Data to process:

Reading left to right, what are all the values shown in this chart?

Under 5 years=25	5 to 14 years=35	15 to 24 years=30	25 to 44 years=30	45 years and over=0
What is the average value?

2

* * *

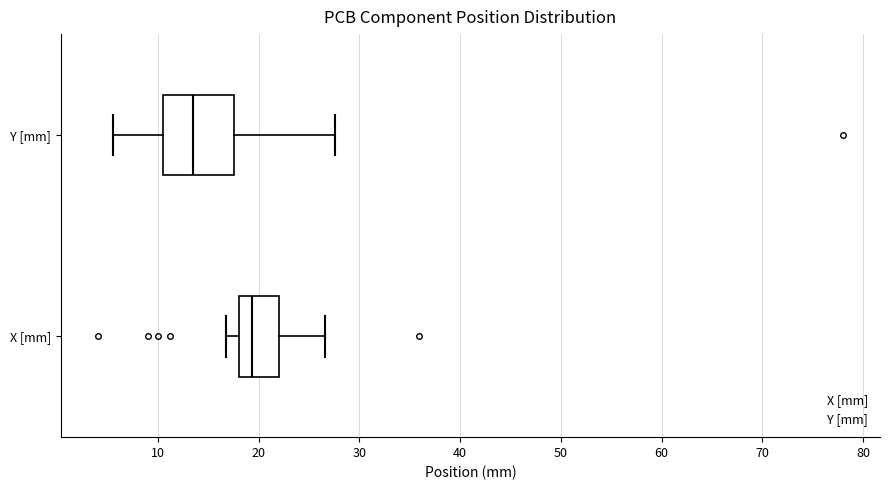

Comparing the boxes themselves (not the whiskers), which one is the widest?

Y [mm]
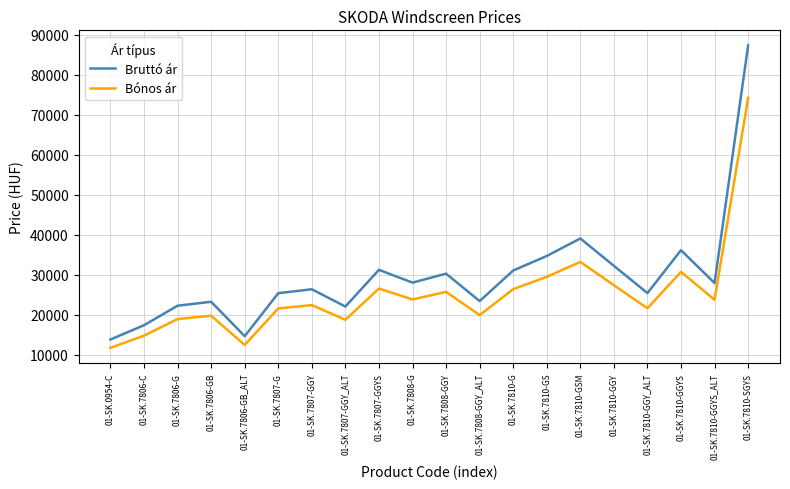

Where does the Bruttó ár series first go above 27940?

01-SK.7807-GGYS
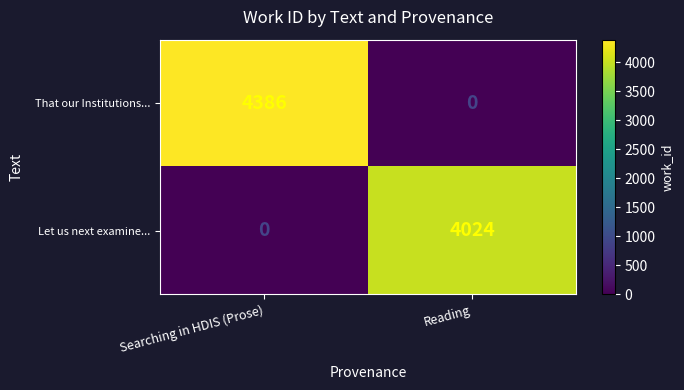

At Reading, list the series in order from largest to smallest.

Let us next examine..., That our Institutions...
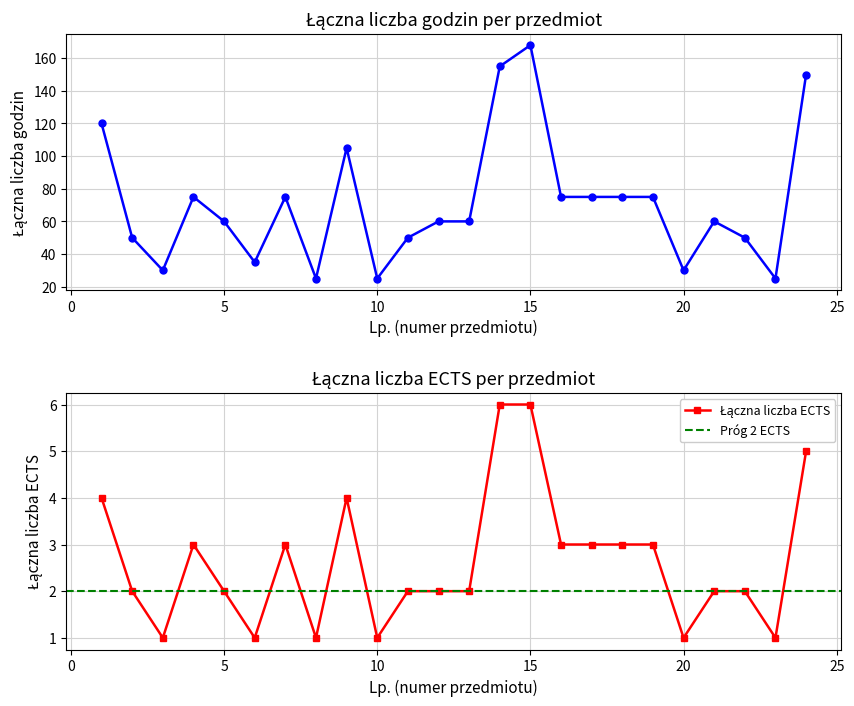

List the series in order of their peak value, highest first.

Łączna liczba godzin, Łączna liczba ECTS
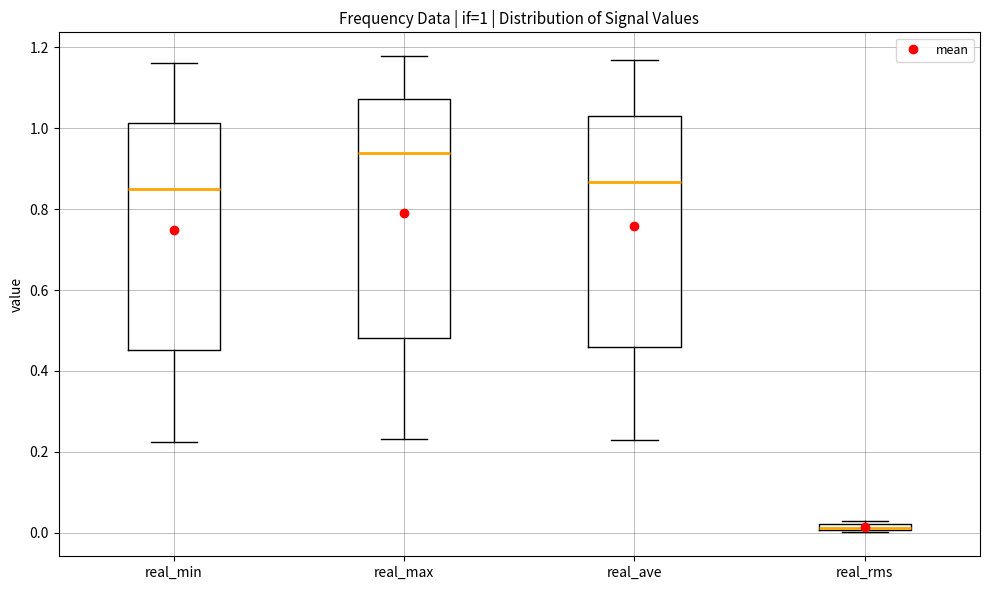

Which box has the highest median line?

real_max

Your goal:
Recast the lines running from the line that contains "Reading left to" up to and including the line that contains "What is the average value?" as a numbered list, leaving out any blank lines.

Exercise output:
1. Reading left to right, what are all the values shown in this chart?
2. Under 5 years=25	5 to 14 years=35	15 to 24 years=30	25 to 44 years=30	45 years and over=0
3. What is the average value?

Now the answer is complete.